Notre économie n’a pas pu résister au choc de la révolution. Les IDE aussi bien dans l’industrie que dans les services ont enregistré un recul considérable au fil de plus de quatre années de transition démocratique, pour laisser exploser un déficit généralisé jamais atteint par notre pays.
Malgré ce recul des IDE, l’économie tunisienne n’est pas au bord du précipice et la Tunisie offre encore d’énormes potentialités, et à bien des égards, pour les investisseurs étrangers qui souhaitent s’y établir.
Alors, qu’est-ce qui bloque l’investissement en Tunisie ? Pourquoi est-elle, aujourd’hui, moins attractive pour les entreprises étrangères ?
L’expert en économie et professeur à l’Institut supérieur de gestion, Tahar El Almi, a apporté quelques éléments de réponses, lors de son intervention, dernièrement, dans une émission radiophonique.
« Vu la situation dans laquelle nous nous trouvons aujourd’hui, je crois que le problème numéro un du pays est un problème d’investissement. Je voudrais d’abord souligner en premier lieu, que l’objectif final de la politique économique la Tunisie en l’état actuel des choses, c’est l’emploi et la stabilisation macro-économique. Le développement économique en Tunisie signifie que pour qu’il y ait de l’emploi il faut qu’il y ait de l’investissement. Pour qu’il y ait de l’investissement il faut qu’il y ait du financement et le choix de financement en Tunisie c’est un système bancaire qui va impulser et financer les investissements à long terme dans le pays », a-t-il déclaré. Mais, aujourd’hui, les banques qui ont participé à l’effort d’investissement et d’ailleurs l’ont très bien fait, se trouvent «face au mur», a ajouté El Almi.

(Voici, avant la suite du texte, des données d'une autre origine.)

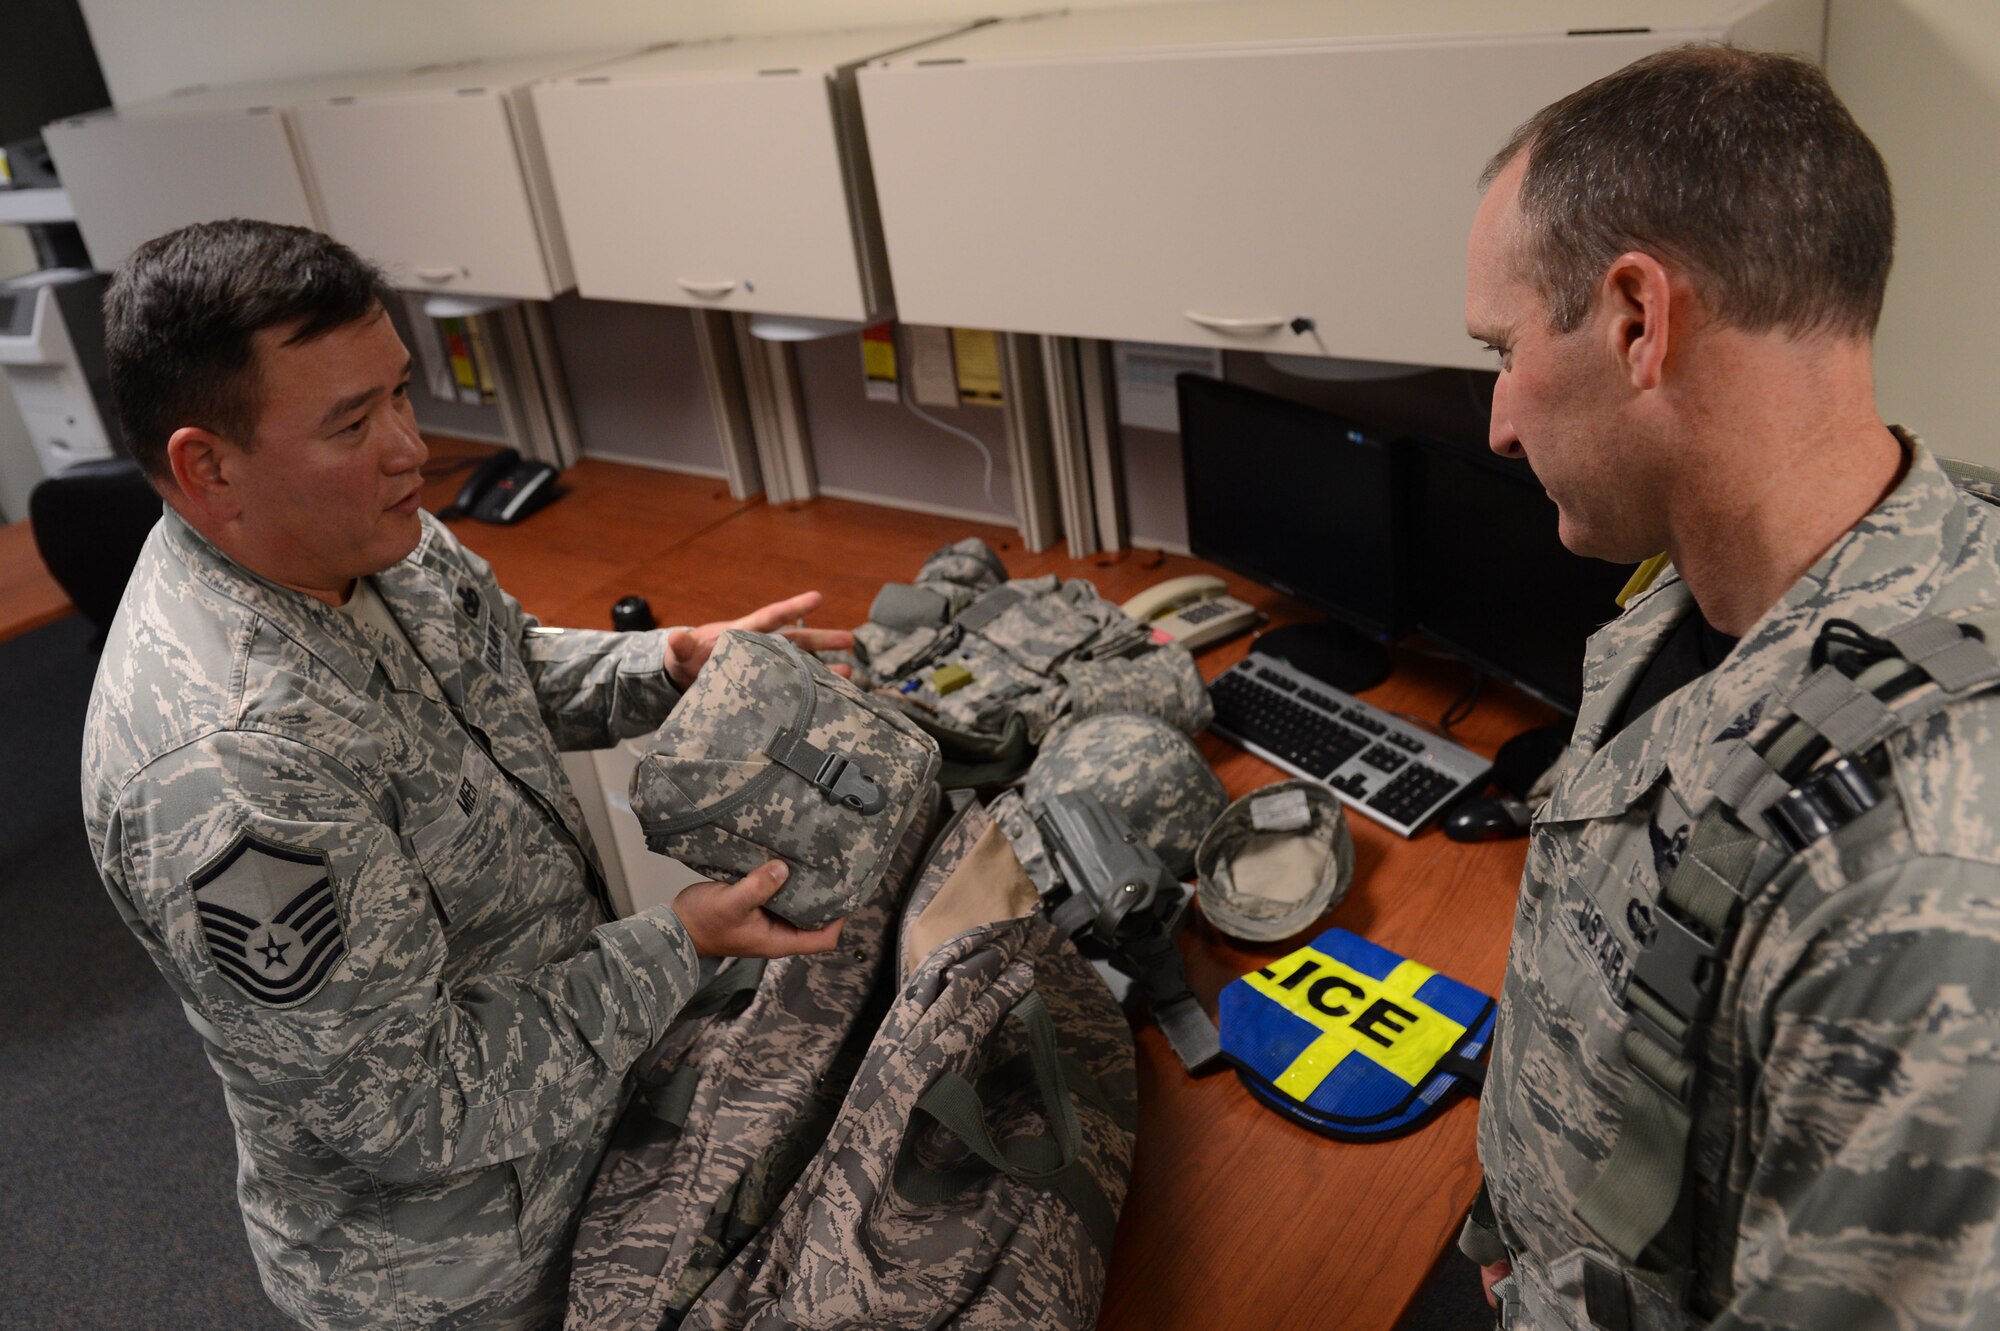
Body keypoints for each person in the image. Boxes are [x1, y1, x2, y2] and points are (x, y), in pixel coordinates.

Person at [80, 219, 854, 1331]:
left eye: (399, 391)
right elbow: (406, 1103)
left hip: (587, 1126)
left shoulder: (364, 530)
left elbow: (500, 667)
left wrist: (664, 661)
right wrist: (677, 940)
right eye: (353, 421)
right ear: (209, 466)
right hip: (462, 1270)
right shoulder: (229, 771)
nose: (410, 447)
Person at [1459, 44, 2000, 1329]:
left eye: (1500, 347)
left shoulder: (1912, 888)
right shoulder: (1698, 586)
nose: (1494, 420)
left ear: (1639, 320)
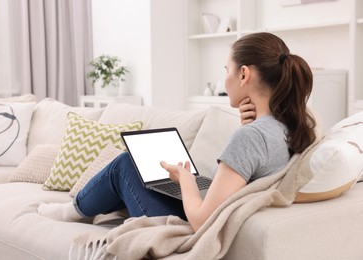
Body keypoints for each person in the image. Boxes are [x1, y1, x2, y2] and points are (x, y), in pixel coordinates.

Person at [38, 32, 316, 232]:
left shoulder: (251, 137)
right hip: (226, 210)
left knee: (124, 165)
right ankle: (87, 209)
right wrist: (248, 126)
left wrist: (185, 180)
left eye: (226, 70)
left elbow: (201, 221)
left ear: (243, 75)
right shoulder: (289, 126)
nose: (225, 79)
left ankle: (72, 211)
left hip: (192, 226)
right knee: (145, 174)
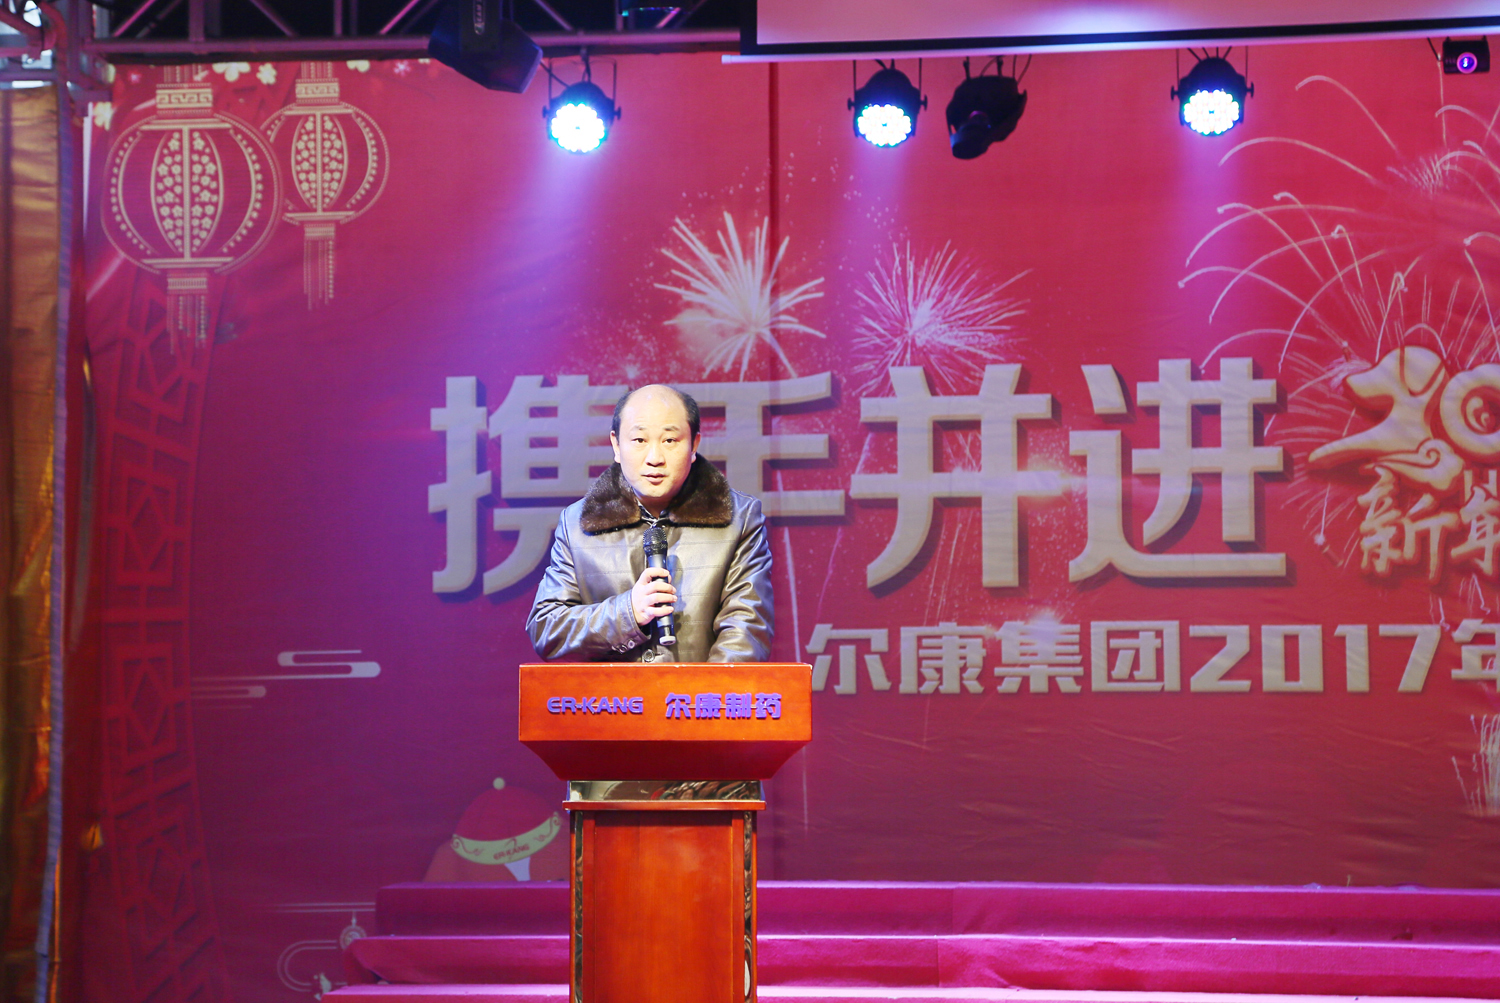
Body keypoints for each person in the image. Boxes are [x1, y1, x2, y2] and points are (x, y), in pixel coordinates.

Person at [526, 384, 773, 663]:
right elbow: (546, 628)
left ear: (694, 445)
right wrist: (627, 612)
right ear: (616, 445)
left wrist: (697, 691)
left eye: (670, 440)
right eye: (639, 440)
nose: (655, 458)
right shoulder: (577, 525)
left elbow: (745, 632)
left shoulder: (739, 518)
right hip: (613, 692)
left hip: (700, 692)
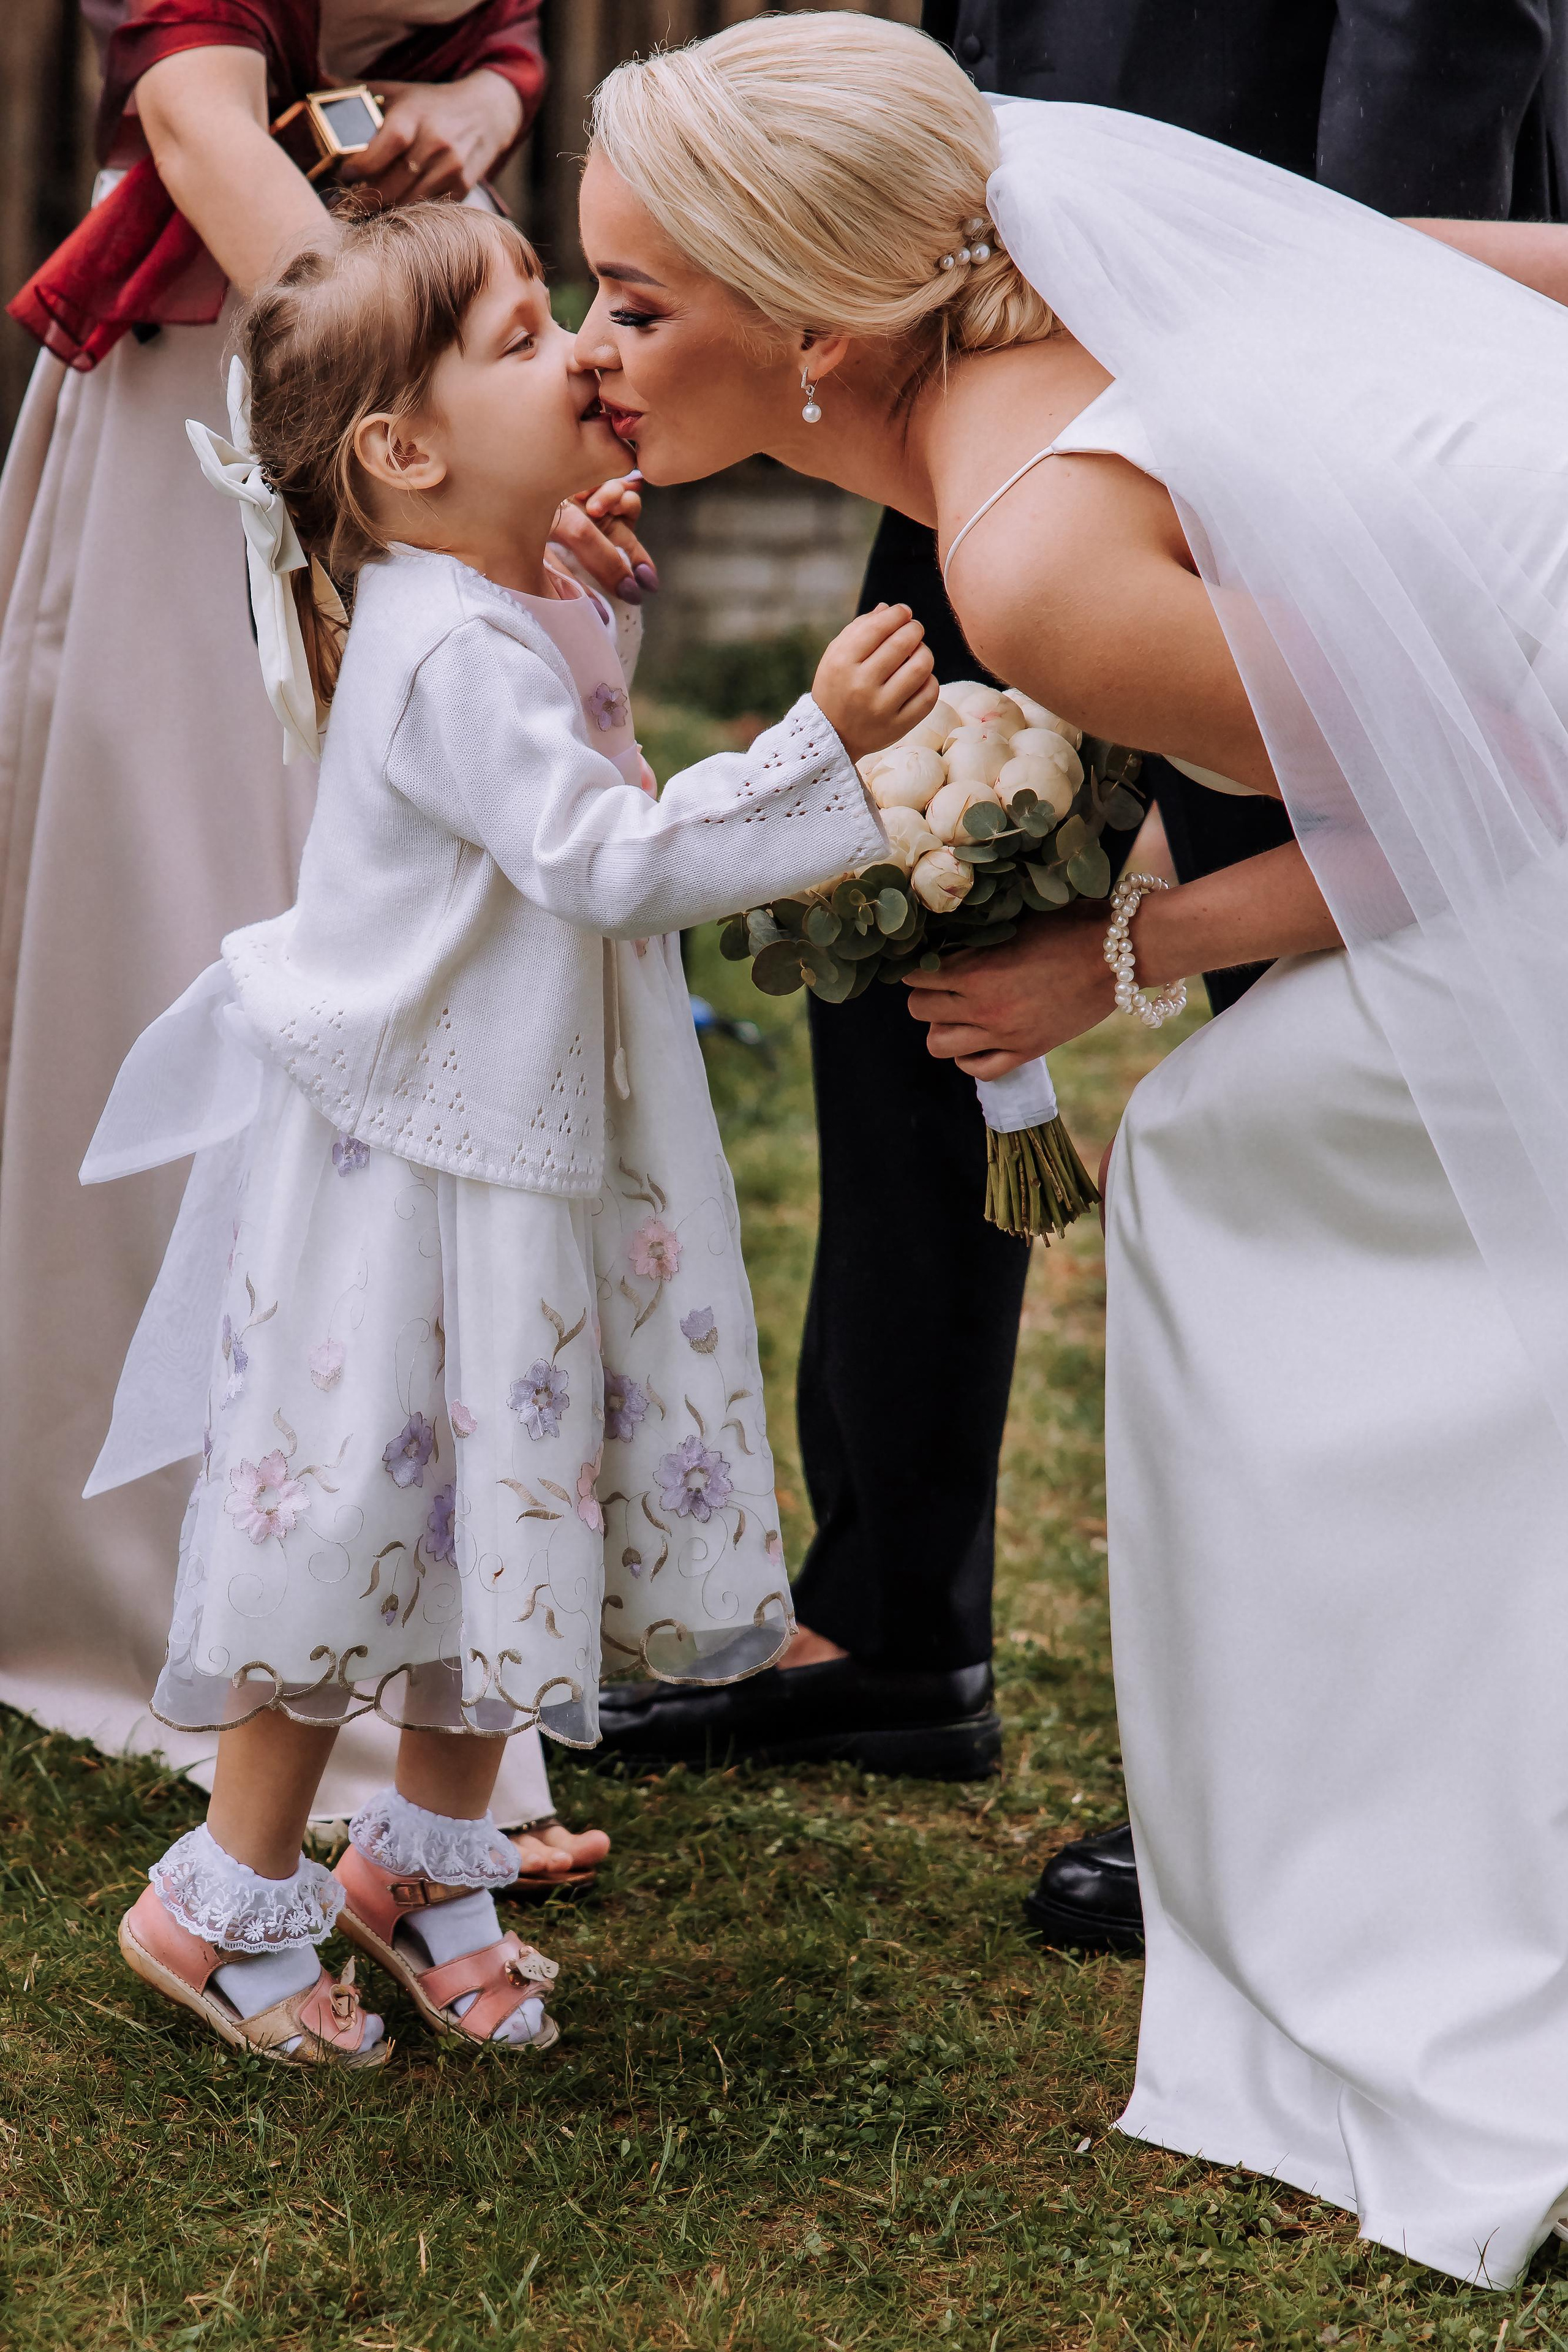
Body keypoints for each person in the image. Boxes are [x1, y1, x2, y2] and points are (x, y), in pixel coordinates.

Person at [570, 12, 1568, 2282]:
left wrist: (1118, 962)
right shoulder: (1110, 272)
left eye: (635, 304)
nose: (587, 349)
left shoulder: (1022, 563)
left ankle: (1422, 1914)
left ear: (822, 328)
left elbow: (1498, 783)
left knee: (1227, 1164)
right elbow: (1492, 271)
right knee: (1244, 1151)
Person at [98, 197, 930, 2060]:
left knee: (499, 1507)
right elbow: (603, 854)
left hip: (510, 1145)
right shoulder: (447, 653)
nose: (576, 350)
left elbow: (584, 767)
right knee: (366, 1513)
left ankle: (431, 1858)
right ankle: (220, 1899)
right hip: (422, 1169)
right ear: (402, 450)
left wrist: (582, 607)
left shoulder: (491, 602)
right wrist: (820, 748)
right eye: (517, 334)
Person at [0, 0, 643, 1864]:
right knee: (206, 935)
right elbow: (201, 119)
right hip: (254, 410)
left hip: (410, 391)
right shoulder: (396, 414)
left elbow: (508, 52)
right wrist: (405, 449)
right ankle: (185, 1589)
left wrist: (458, 102)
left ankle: (414, 1631)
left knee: (417, 980)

Ceci dit, l’expert passe au second point. En effet, « toutes les études académiques entre 2004-2015 montrent que la performance des banques tunisiennes est en deçà de ce qui est attendu, et plus spécialement les banques publiques. Donc, a-t-il déduit, il y a certainement un problème de gouvernance.
Quant au troisième point, Tahar El Almi suggère qu’il faut recapitaliser ces banques publiques, développer les fonds propres et le capital des banques pour qu’elles puissent continuer dans la stabilité financière à financer l’activité économique courte et longue, c’est-à-dire l’investissement.
Qu’est-ce qui bloque l’investissement en Tunisie ?
Je crois que le problème numéro un de la Tunisie est un problème d’investissement qui est le principal moteur de la croissance sur lequel il est possible de tabler pour les deux ou trois années à venir ; donc on ne peut pas relancer l’économie par la consommation, la consommation des ménages ayant un pouvoir d’achat de plus en plus limité, l’endettement des ménages est très élevé. On ne peut pas aussi le relancer par la consommation de l’administration pour des raisons de déficit budgétaire et déficits publics.
Le volet exportation et commerce extérieur est également un volet sous contrainte, étant donné non pas la situation économique des entreprises tunisiennes, mais celle de nos partenaires. Nous sommes en train de commercer à hauteur de 80% avec l’Union européenne et la situation en Europe, notamment avec les quatre ou cinq pays qui sont vraiment nos partenaires, en l’occurrence, la France, Italie, l’Allemagne…, n’est pas extraordinaire.
Reste le volet de l’investissement. C’est le volet sur lequel il est possible de jouer, mais à ce niveau-là se pose un problème vraiment sérieux de visibilité. Les investisseurs ont de l’argent et des capacités d’investissement mais n’ont pas de visibilité pour deux raisons : la première est sécuritaire, la seconde raison est le climat social auquel il faut trouver des solutions, en favorisant la négociation sur la confrontation entre patrons et salariés, car on n’a pas le choix. Il faut qui y ait un dialogue social, notamment entre les deux partenaires, à savoir, l’UGTT et l’UTICA et l’Etat pour la fonction publique.
Et enfin cette histoire qui n’en finit pas : le fameux nouveau code des investissements. Personnellement, j’ai adopté une position qui sort du cadre qui a été admis par presque tout le monde : je suis en train de préconiser l’abandon de cette idée de nouveau code des investissements.
Il faut savoir que la promulgation de ce nouveau code va nécessiter au moins six à sept mois de discussions, de palabres à l’Assemblée des représentants du peuple ( ARP ), opposant ceux qui sont pour à ceux qui sont contre, et au cas où ce code serait voté, il faudrait par la suite promulguer des dizaines de décrets d’application et puis après des circulaires. Et cela pourrait prendre deux à trois années, alors qu’il est possible de reprendre le code actuel et d’y porter quelques corrections.
Le chef du gouvernement peut le sortir dans la semaine qui suit et annoncer que cela va contribuer énormément à une meilleure visibilité dans l’environnement économique et à une relance des investissements dans le pays.